The Student Prince — and Romberg, and olden golden operetta — breathed its last gasp on Broadway back in 1973. A shoestring producer simultaneously mounted touring revivals of The Student Prince — with George Rose as star comedian — and The Desert Song. The latter staggered into the Uris Theatre to nothing but yawns for 15 performances, losing enough money to cancel the proposed Broadway stand of The Student Prince.

So here it is on CD, for those of you who want it. It was all the rage in 1924, but I think that even then I would have found it outdated by the "Fascinatin' Rhythm" of George and Ira Gershwin's Lady Be Good,which opened on Broadway the night before The Student Prince.

THE NERVOUS SET DRG 19020
The third of the new DRG releases — which was also quickly deleted from the Columbia catalogue and has never been on CD — raises an interesting question. Is one wonderful song reason enough to buy something you might not otherwise want to bother with? How good is the song? Extremely; I'd easily rank it on my list of the best 25 show tunes by people you've never heard of. "The Ballad of the Sad Young Men" it's called, a poignant, ineffably lonely plaint. Composer Tommy Wolf works in stepwise progressions, with each two-measure phrase skirting the key tone. Is this what gives the song its unsettling quality? For whatever reason, it is memorably haunting, with an insightful lyric by Fran Landesman. The song has achieved something of a following in jazz and cabaret circles. Here it is sung with great simplicity by Tani Seitz, with composer-arranger pianist Wolf leading his jazz quartet. So this is presumably how he wanted the thing to sound. And it sounds wonderful.

The Nervous Set originated in St. Louis, where it apparently was quite the thing. It opened on May 12, 1959, at Henry Miller's Theatre and was hooted off the stage. "Weird," "nerve-wracking" said the critics. Walter Kerr, commenting on the mixture of Shubert Alley and Greenwich Village, said "I'm afraid The Nervous Set has made the worst of both worlds." The show lasted 23 performances.

Aside from "The Ballad of the Sad Young Men," there are a couple of jazzy songs that please, "What's to Lose" and "Fun Life." The latter has a wonderful piano accompaniment; it also has an unfortunate lyric, rhyming "serious" with "cheery us" and "fling with it" with "ding-a-ling with it." Oh, and "Shakespeare was a hack /So we read Ke-rou-ac."

(A reader e-mailed me about another Wolf-Landesman song, "Spring Can Really Hang You Up the Most." This jazz standard — inspired by T. S. Eliot's "April is the cruellest month" — has been listed as part of The Nervous Set score, but it was written several years earlier. While it might well have been used in an early version of the show, it was not heard on Broadway and is not included on this album.)

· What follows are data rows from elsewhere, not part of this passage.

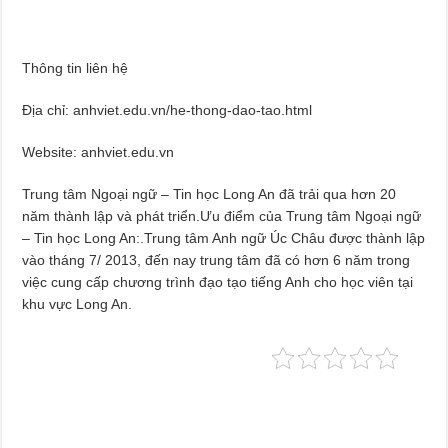
Thông tin liên hệ
Địa chỉ: anhviet.edu.vn/he-thong-dao-tao.html
Website: anhviet.edu.vn
Trung tâm Ngoại ngữ – Tin học Long An đã trải qua hơn 20
năm thành lập và phát triển.Ưu điểm của Trung tâm Ngoại ngữ
– Tin học Long An:.Trung tâm Anh ngữ Úc Châu được thành lập
vào tháng 7/ 2013, đến nay trung tâm đã có hơn 6 năm trong
việc cung cấp chương trình đạo tạo tiếng Anh cho học viên tại
khu vực Long An.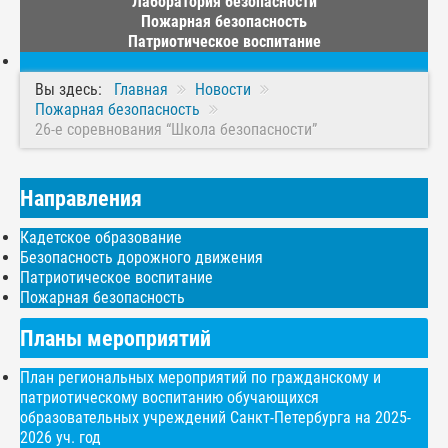
Лаборатория безопасности
Пожарная безопасность
Патриотическое воспитание
Вы здесь:
Главная
Новости
Пожарная безопасность
️26-е соревнования “Школа безопасности”
Направления
Кадетское образование
Безопасность дорожного движения
Патриотическое воспитание
Пожарная безопасность
Планы мероприятий
План региональных мероприятий по гражданскому и
патриотическому воспитанию обучающихся
образовательных учреждений Санкт-Петербурга на 2025-
2026 уч. год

The rest of the score ranges from mediocre to painful. Wolf was a jazz guy, and I can see how he was out of his element on Broadway. This was a show about beatniks — the first song is called "Man, We're Beat" — and it was apparently meant to satirize the Broadway sound. Thus, they have a terribly innocuous party song, called "Party Song" (which we hear three times, for our sins); an undernourished New York City song, called "New York"; and a couple of excessively mirthless comic numbers, "How Do You Like Your Love?" and "Max the Millionaire."

There's also a supposedly satiric but pretty awful cowboy song called "Travel the Road of Love," sung by a writer named Bummy, played by the young Texan son of Mary Martin, Larry Hagman. Also on hand was another interesting Broadway newcomer, Thomas Aldredge, playing a poet. If you scour the credits, you'll find a costume designer named Theoni Vachlioti Aldredge. And that's about as interesting as The Nervous Set gets.

Except for that song. I've been digging out my Nervous Set LP for years to listen to "The Ballad of the Sad Young Men"; it will be much easier now that the score is on CD.

—By Steven Suskin, author of "Broadway Yearbook 1999-2000," the forthcoming "Broadway Yearbook 2000-2001," "Show Tunes" and the "Opening Night on Broadway" books.